Where’s Mohammed bin Salman? Not Dead, According to Saudi Arabia

Saudi authorities have released new video footage of Mohammed bin Salman amid conspiracy theories alleging the crown prince has been dead for more than a month.

The undated video shows Salman chairing a meeting of the Council of Economic Affairs and Development in Jeddah, Saudi Arabia, that apparently took place on May 29, according to CNN.

On April 21, heavy gunfire was heard around the royal palace in Riyadh. According to the Saudi Press Agency (SPA), the shots were fired by security guards neutralizing a hobby drone flown within the palace perimeter. There were no casualties, and 82-year-old King Salman was not at his palace, a Saudi official told Reuters at the time.

RTX66IV7 Saudi Arabia’s Crown Prince Mohammed bin Salman is seen at the United Nations headquarters in New York, on March 27. Salman has not been seen in public for several weeks, sparking suggestions he may have been killed in a failed coup attempt. REUTERS/Amir Levy

However, questions arose regarding the whereabouts of the crown prince, who usually has a high media profile and is regularly seen meeting fellow leaders and chairing events. Unusually, he was not pictured or filmed by Saudi media for several weeks after the drone was shot down.

Media agencies in Iran—Saudi Arabia’s archrival—took the lead on the conspiracy theories, alleging that the gunfire in Riyadh was in fact a coup attempt, and that the crown prince may have been killed.

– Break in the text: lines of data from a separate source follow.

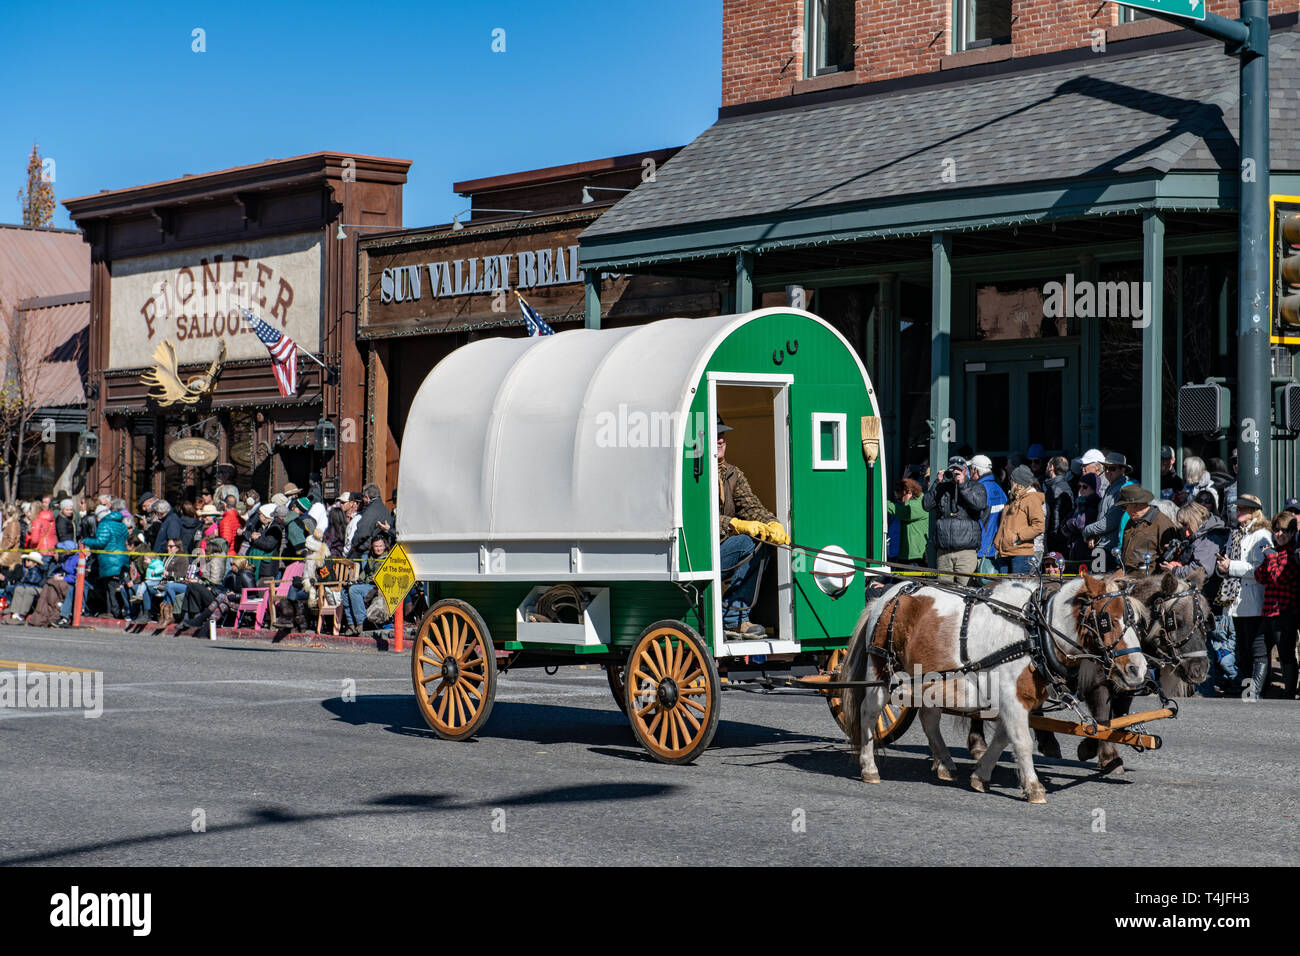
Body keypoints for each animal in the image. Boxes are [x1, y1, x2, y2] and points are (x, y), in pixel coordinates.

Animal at [837, 572, 1144, 806]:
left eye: (1134, 621)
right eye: (1106, 620)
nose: (1138, 670)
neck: (1034, 633)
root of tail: (888, 595)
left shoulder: (1014, 701)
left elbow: (1003, 738)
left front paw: (980, 775)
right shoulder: (1012, 698)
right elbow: (1021, 741)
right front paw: (1033, 787)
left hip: (929, 680)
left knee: (929, 720)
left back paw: (945, 764)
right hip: (881, 672)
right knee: (868, 714)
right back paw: (869, 767)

Iran's Kayhan newspaper quoted intelligence reports and anonymous officials who claimed “at least two bullets” hit Salman during the incident “and it is even possible that he is dead.” The paper also questioned why the crown prince was not pictured with U.S. Secretary of State Mike Pompeo on his first visit to Saudi Arabia. The Saudi state department dismissed reports of the crown prince’s death, and told The Washington Times that Pompeo had “recently interacted” with Salman.

Related: Saudi Arabia’s crown prince won’t apologize for being rich: “I’m not Gandhi”

Though he is still crown prince and not king, Salman is the anointed successor to the throne and oversees much of the kingdom’s policies. According to anonymous officials quoted by NBC News, the king is “not consistently lucid.”

The 32-year-old Salman usurped his cousin to become crown prince in June 2017. Since the power grab, Salman has been working to cement his influence in the Middle East. As defense minister, Salman oversaw the deployment of Saudi forces to Yemen in 2015 to fight Tehran-backed Houthi rebels, a campaign he has maintained as crown prince. Salman also pushed for a diplomatic blockade of neighboring Qatar, which he accuses of funding terrorism.

On the home front, Salman drove a corruption clampdown targeting more than 200 officials, businessmen and royals. The accused were forced to pay fines to be released from jail—where there were allegations of torture—netting the government more than $100 billion.

Salman is also the key figure behind Saudi Arabia’s Vision 2030 initiative, which aims to move the Saudi economy away from its reliance on oil production and to cultivate a modern “vibrant society.”